## Task requirements
Each line of the data below that holds the word "display" is to be reported in full.

## Extracted material
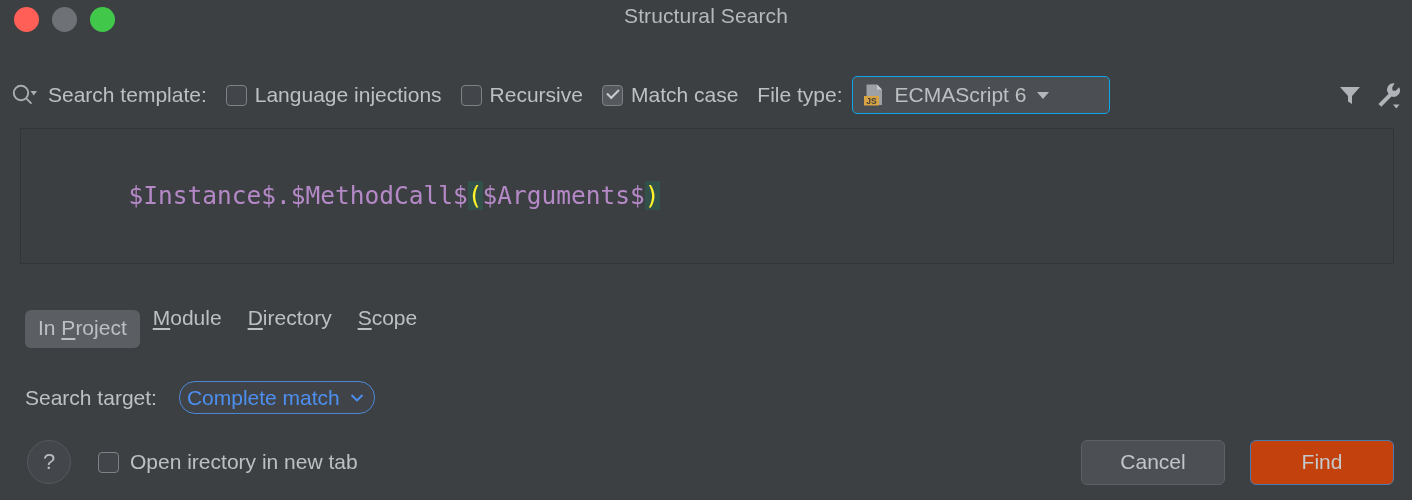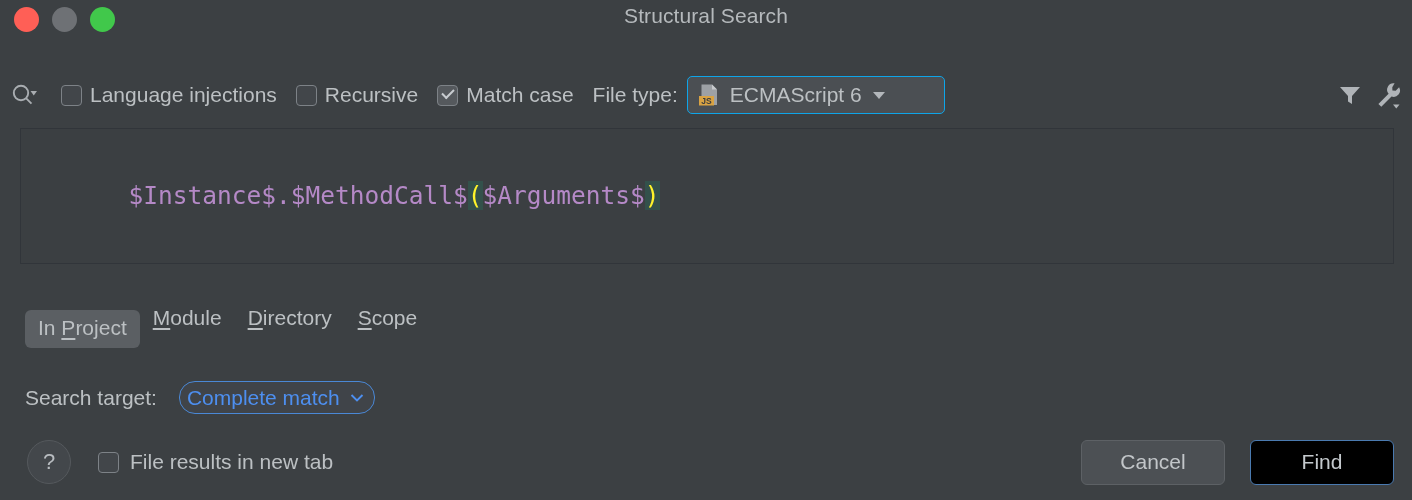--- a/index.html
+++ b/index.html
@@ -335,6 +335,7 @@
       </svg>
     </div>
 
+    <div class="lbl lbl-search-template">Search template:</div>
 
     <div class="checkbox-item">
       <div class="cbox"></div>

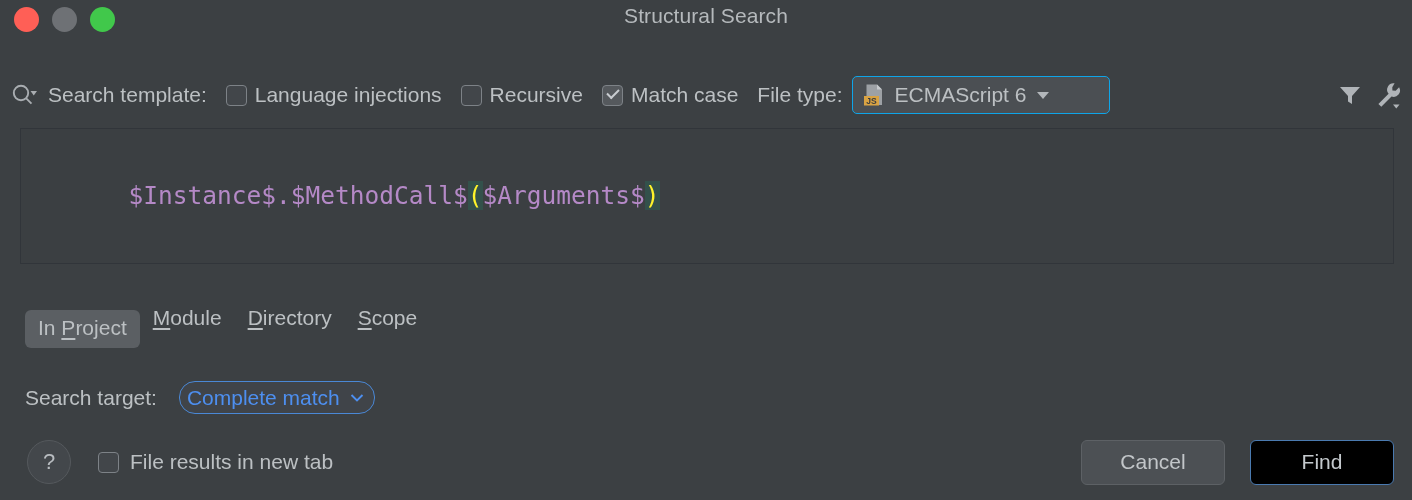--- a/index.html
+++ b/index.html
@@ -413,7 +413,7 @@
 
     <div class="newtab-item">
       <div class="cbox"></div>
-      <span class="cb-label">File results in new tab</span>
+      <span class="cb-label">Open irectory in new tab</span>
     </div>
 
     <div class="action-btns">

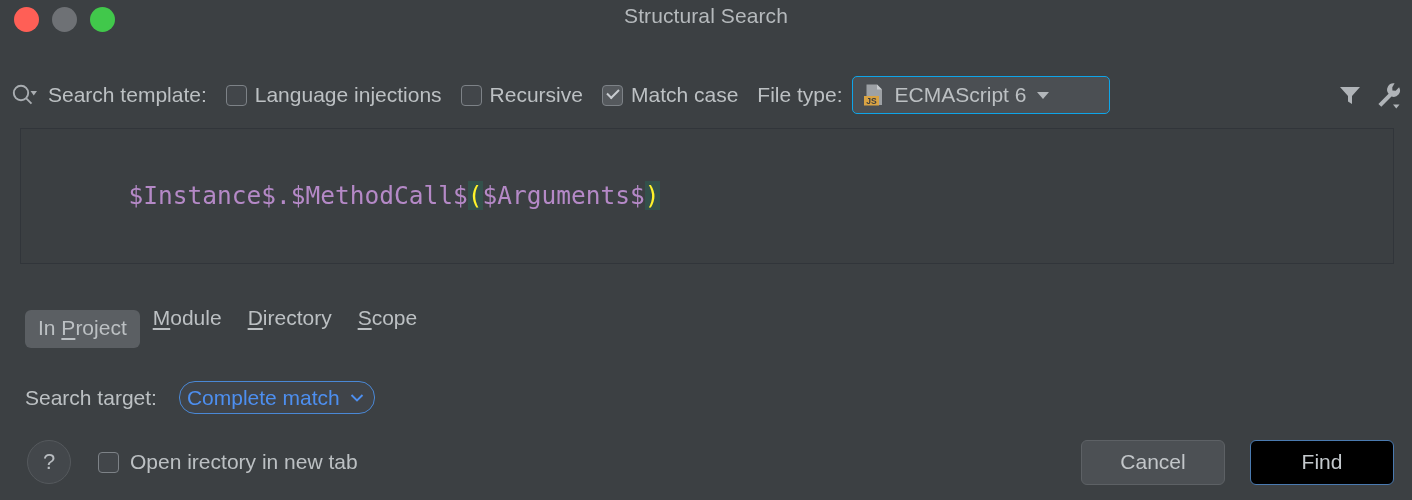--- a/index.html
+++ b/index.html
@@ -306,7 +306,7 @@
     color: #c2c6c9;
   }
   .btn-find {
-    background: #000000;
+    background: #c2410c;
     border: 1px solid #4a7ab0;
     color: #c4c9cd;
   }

---

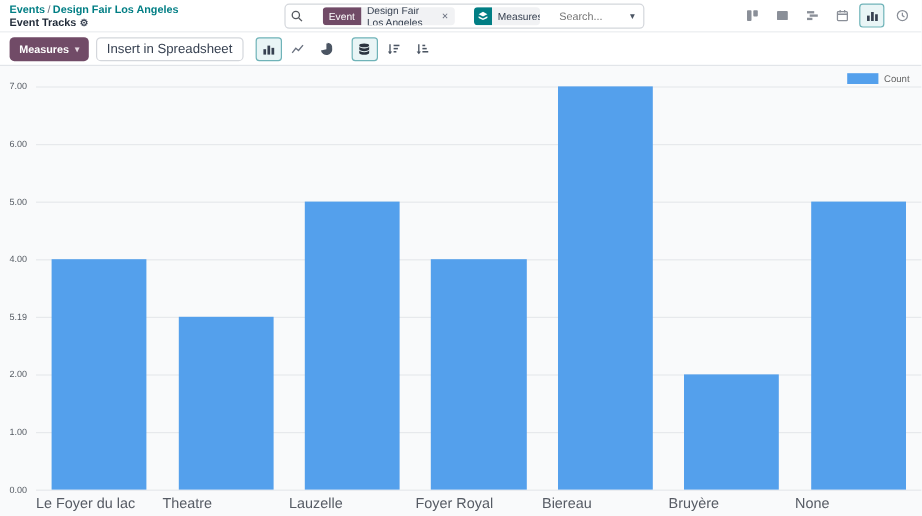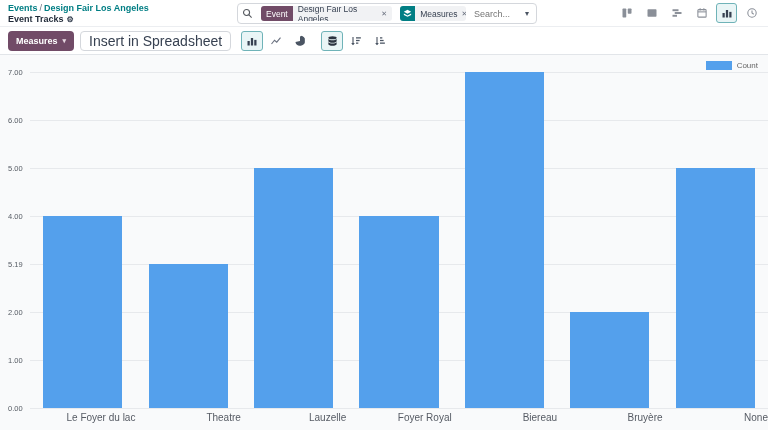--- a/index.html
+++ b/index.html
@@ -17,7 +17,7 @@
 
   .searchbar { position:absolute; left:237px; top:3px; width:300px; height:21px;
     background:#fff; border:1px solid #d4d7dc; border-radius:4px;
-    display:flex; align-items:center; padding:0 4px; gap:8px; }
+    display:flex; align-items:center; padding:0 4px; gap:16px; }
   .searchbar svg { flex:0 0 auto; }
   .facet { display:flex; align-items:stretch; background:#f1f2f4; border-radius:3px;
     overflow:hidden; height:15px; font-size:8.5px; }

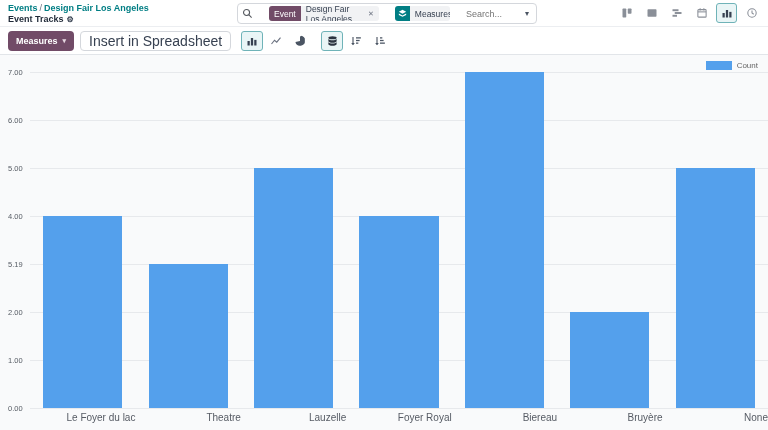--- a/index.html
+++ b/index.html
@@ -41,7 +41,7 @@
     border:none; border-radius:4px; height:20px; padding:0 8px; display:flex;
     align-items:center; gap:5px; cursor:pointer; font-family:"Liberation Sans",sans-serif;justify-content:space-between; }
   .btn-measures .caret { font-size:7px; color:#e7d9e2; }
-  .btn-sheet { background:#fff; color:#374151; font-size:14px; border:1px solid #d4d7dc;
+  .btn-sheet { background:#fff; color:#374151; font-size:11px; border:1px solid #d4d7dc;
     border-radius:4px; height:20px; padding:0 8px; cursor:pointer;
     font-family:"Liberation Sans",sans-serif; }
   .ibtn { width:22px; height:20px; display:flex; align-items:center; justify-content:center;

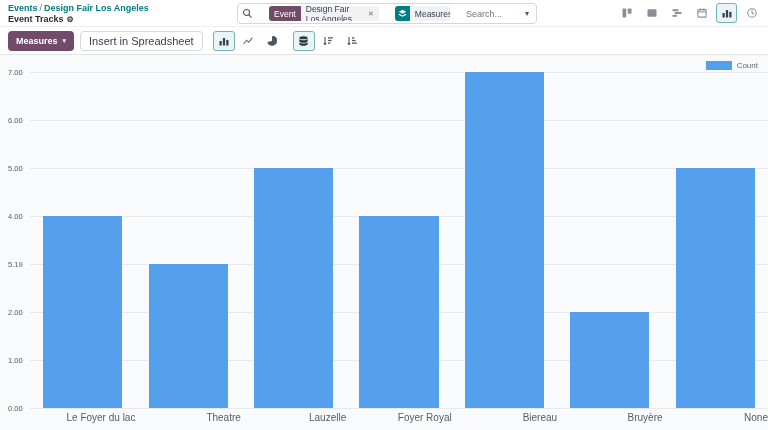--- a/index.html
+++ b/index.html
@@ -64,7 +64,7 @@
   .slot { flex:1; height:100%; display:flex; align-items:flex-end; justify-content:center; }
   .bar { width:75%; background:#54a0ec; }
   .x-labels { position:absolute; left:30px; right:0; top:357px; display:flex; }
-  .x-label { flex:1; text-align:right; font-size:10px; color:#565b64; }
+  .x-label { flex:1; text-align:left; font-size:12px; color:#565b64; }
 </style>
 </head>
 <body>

## Result below
-    display:flex; align-items:center; padding:0 4px; gap:8px; }
+    display:flex; align-items:center; padding:0 4px; gap:16px; }
   .facet { display:flex; align-items:stretch; background:#f1f2f4; border-radius:3px;
     border:none; border-radius:4px; height:20px; padding:0 8px; display:flex;
   .ibtn { width:22px; height:20px; display:flex; align-items:center; justify-content:center;
   .slot { flex:1; height:100%; display:flex; align-items:flex-end; justify-content:center; }
   .x-labels { position:absolute; left:30px; right:0; top:357px; display:flex; }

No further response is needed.